Assessment of peripheral enthesitis in the spondylarthropathies by ultrasonography combined with power Doppler: A cross-sectional study.
Arthritis Rheum 2003;48:523-33

D'Agostino MA, Said-Nahal R, Hacquard-Bouder C, Brasseur JL, Dougados M, Breban M.
Cochin Hospital, INSERM, CNRS, Universite Rene Descartes, AP-HP, Paris, France.


Objective


To assess the prevalence and severity of peripheral enthesitis among the different subtypes of spondylarthropathy (SpA) by using ultrasonography (US) in B mode with power Doppler.


Methods

One hundred sixty-four consecutive patients with SpA (according to the criteria of the European Spondylarthropathy Study Group) and 64 control patients (34 with mechanical low back pain [MBP] and 30 with rheumatoid arthritis [RA]) underwent US examination of major entheses of their limbs.

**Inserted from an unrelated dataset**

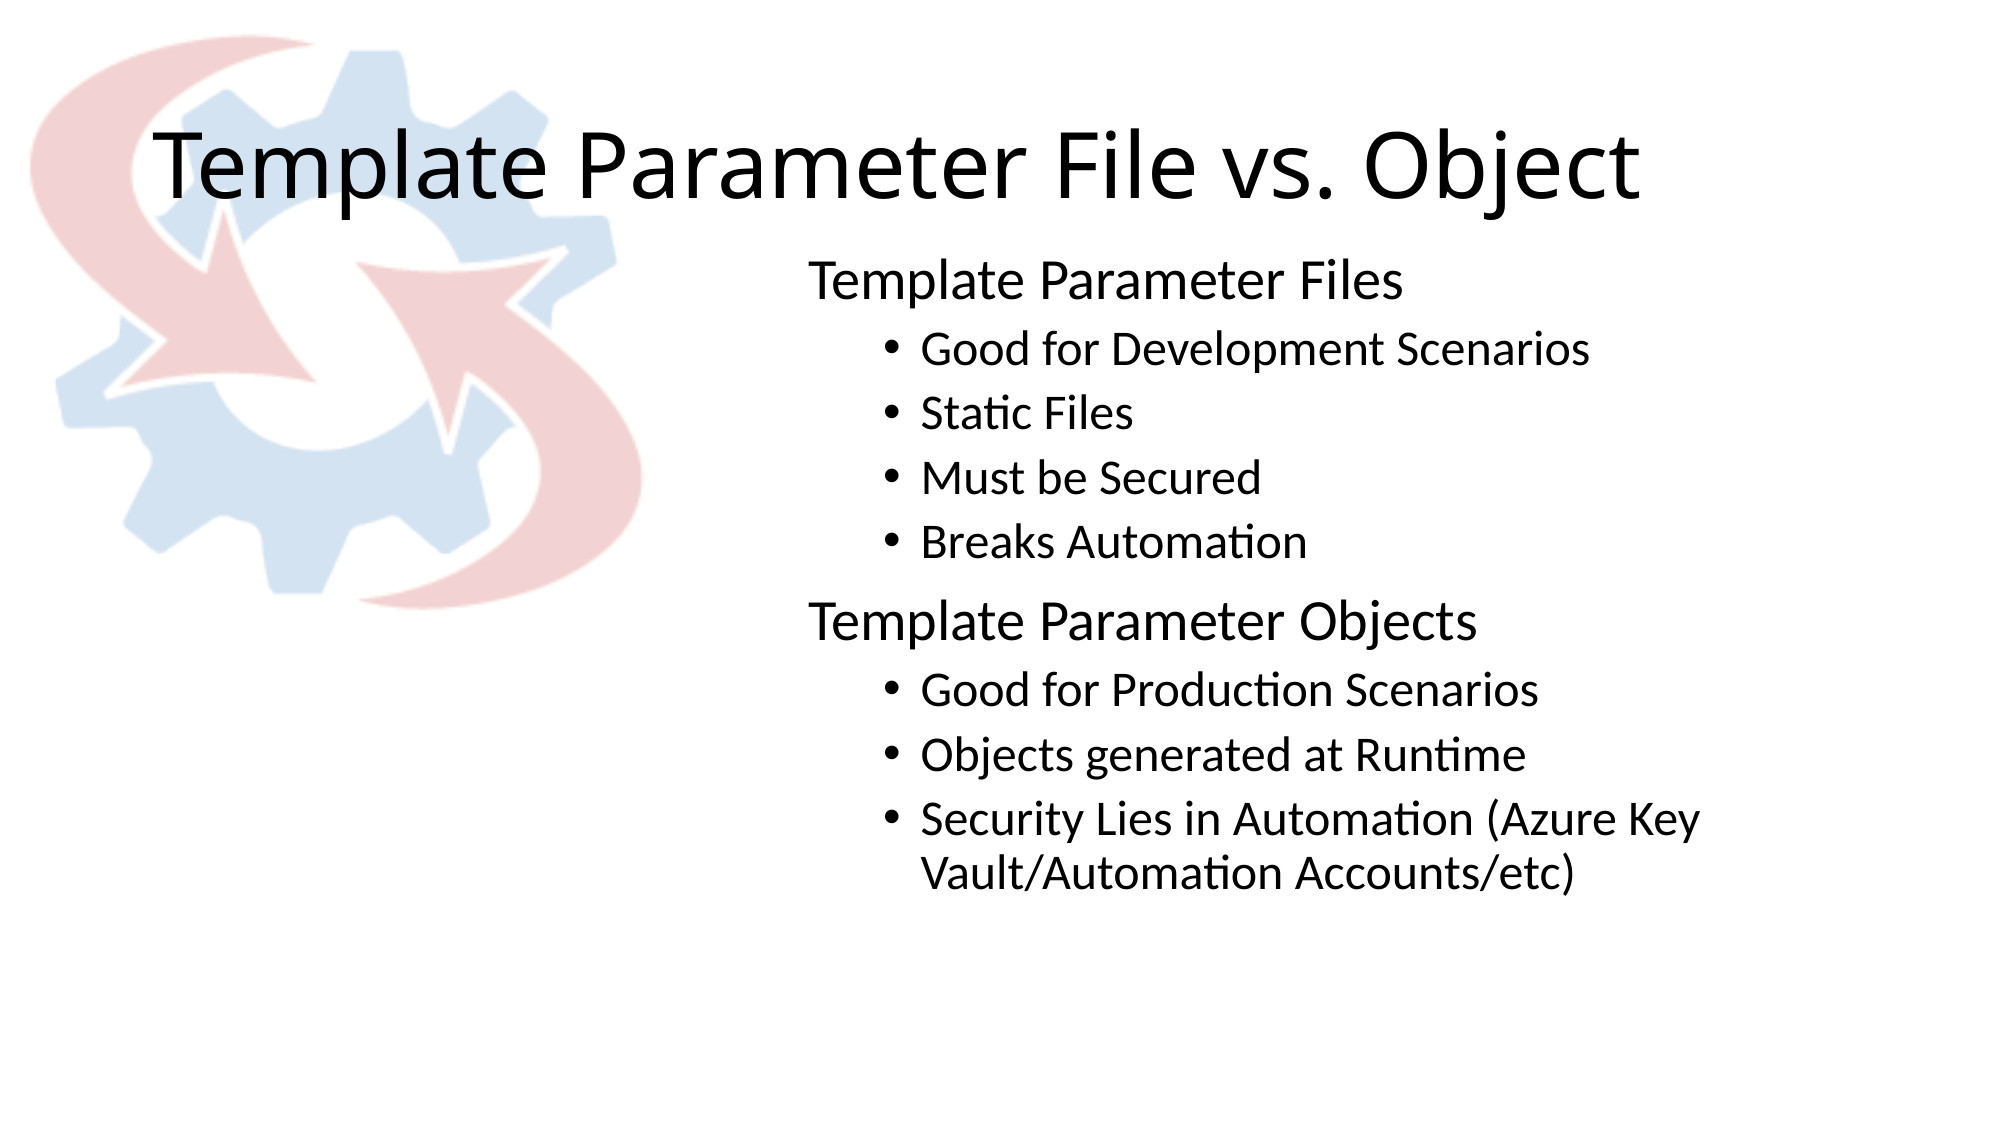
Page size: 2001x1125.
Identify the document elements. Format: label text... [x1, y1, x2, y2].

Particular attention was given to the detection of vascularization at the following sites: cortical bone insertion of entheses, junction between tendon and entheses, body of tendon, and bursa.


Results

Abnormal US findings consistent with at least one enthesitis were observed in 161 of 164 SpA patients (98%), affecting 1,131 of 2,952 entheses examined (38%). In contrast, only 132 of 1,152 entheses (11%) were found to be abnormal in 33 of 64 control patients (52%). US enthesitis was most commonly distributed in the distal portion of the lower limbs, irrespective of SpA subtype and of skeletal distribution of clinical symptoms. None of the abnormal entheses in control patients showed vascularization, compared with 916 of 1,131 abnormal entheses in SpA patients (81%), where it was always detected at the cortical bone insertion and sometimes also in the bursa. In SpA patients, the US pattern depended on the clinical presentation, with a higher prevalence of the most severe stages in those with peripheral forms.


Conclusion

US in B mode combined with power Doppler allowed the detection of peripheral enthesitis in a majority of SpA patients, but not in MBP or RA patients. The presence of entheseal involvement was independent of SpA subtype, but its degree of severity appeared to be greater in peripheral forms. US could be very useful for both the diagnosis and the assessment of SpA activity.